*DIRECTIVE A*.
From the article on speeding on Highway 20, retype the part from "At last week’s" to "of her business.".
*DIRECTIVE B*.
Turn the paragraph of the Highway 20 speeding article that begins "“I am not concerned with the extension" into a short bulleted list that keeps its main facts.
*DIRECTIVE C*.
Name every business mentioned in the article about speeding on Highway 20.

>> start QUOTED PASSAGE

By Don Nelson
A Winthrop business owner has renewed her plea that the Town Council enforce speed limits on Highway 20 within the town limits because speeding motorists continue to create dangerous conditions for pedestrians, bicyclists and other drivers.
At last week’s Town Council meeting, Alison Philbin, owner of the Mt. Gardner Inn on Highway 20, cited a June 2016 study by the Washington State Department of Transportation (WSDOT) which documented that most motorists are exceeding the posted limit of 25 miles per hour on the stretch of highway in front of her business.
Philbin had urged the council to do something about the speeders last summer. The council agreed to ask WSDOT about the possibility of reducing the speed limit to 25 mph throughout the town.
“I am not concerned with the extension of the speed limit as much as I am with better and more signage, including the potential of a digital speed limit sign that tells motorists how fast they are going,” Philbin said in a statement to the council. She suggested that bright orange reflective “diamonds” be placed on speed limit signs near the Robins Egg Bleu and Arrowleaf Bistro businesses.
Philbin said that “enforcement is not my ideal means of handling this” because of the possible negative image that might cause for the town among tourists. “Light enforcement through physical presence may be necessary,” she said.

>> end QUOTED PASSAGE
>> start MATERIAL SUPPLIED

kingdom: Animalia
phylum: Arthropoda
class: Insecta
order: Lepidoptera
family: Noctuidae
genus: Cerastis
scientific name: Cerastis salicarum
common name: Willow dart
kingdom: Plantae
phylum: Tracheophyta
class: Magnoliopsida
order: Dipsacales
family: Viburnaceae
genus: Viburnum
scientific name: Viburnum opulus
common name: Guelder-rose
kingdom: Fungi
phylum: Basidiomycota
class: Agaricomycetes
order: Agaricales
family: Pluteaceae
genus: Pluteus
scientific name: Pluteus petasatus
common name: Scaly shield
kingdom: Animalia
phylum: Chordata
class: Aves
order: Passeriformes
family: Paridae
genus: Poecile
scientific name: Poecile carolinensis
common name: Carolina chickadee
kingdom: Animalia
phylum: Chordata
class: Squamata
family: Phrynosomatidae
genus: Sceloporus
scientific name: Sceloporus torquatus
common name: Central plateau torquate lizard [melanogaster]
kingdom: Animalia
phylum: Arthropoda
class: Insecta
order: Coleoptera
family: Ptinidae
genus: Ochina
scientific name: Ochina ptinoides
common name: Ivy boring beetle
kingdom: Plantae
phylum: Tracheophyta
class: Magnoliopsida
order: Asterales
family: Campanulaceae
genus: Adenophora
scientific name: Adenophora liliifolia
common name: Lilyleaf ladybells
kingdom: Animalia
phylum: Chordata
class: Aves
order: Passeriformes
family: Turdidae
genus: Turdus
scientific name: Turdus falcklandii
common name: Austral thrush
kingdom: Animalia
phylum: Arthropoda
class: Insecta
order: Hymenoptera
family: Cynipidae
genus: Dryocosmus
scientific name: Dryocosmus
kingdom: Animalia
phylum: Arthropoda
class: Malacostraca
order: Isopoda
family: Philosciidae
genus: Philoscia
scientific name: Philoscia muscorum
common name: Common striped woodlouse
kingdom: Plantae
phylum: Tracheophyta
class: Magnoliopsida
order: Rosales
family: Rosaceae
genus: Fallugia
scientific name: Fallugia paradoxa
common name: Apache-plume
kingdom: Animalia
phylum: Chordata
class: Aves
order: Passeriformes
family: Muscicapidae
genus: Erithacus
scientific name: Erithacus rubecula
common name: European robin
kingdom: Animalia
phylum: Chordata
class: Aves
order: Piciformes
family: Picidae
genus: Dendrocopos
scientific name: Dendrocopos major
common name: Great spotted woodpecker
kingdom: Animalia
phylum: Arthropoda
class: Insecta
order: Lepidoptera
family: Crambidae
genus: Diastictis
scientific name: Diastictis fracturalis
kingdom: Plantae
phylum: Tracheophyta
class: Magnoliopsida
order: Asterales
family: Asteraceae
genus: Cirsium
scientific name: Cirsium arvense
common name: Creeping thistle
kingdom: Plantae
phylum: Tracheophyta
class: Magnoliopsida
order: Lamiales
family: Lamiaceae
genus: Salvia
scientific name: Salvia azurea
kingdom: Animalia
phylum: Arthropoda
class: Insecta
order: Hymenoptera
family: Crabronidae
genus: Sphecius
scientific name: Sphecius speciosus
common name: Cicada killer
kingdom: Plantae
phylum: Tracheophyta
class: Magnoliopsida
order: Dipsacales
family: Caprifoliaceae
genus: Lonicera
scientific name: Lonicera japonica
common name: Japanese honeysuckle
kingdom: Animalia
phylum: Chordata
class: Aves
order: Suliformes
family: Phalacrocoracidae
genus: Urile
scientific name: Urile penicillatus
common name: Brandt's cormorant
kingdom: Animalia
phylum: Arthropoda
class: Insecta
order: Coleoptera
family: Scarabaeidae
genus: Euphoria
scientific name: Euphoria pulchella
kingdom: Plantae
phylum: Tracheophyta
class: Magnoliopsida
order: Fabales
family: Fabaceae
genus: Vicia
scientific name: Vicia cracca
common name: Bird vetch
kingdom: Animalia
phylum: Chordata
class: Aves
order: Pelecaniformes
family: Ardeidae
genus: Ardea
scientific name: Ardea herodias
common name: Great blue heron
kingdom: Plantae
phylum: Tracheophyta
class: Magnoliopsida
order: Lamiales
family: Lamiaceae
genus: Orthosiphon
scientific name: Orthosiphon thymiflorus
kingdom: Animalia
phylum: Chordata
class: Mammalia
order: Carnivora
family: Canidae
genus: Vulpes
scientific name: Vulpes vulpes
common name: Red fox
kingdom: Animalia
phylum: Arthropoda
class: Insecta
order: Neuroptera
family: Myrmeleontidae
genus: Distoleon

>> end MATERIAL SUPPLIED

*TASK ANSWER A*.
At last week’s Town Council meeting, Alison Philbin, owner of the Mt. Gardner Inn on Highway 20, cited a June 2016 study by the Washington State Department of Transportation (WSDOT) which documented that most motorists are exceeding the posted limit of 25 miles per hour on the stretch of highway in front of her business.

*TASK ANSWER B*.
- Philbin told the council she cares less about extending the speed limit than about better and more signage.
- She raised the possibility of a digital sign that shows motorists how fast they are going.
- She suggested placing bright orange reflective "diamonds" on speed limit signs near the Robins Egg Bleu and Arrowleaf Bistro businesses.

*TASK ANSWER C*.
- Mt. Gardner Inn
- Robins Egg Bleu
- Arrowleaf Bistro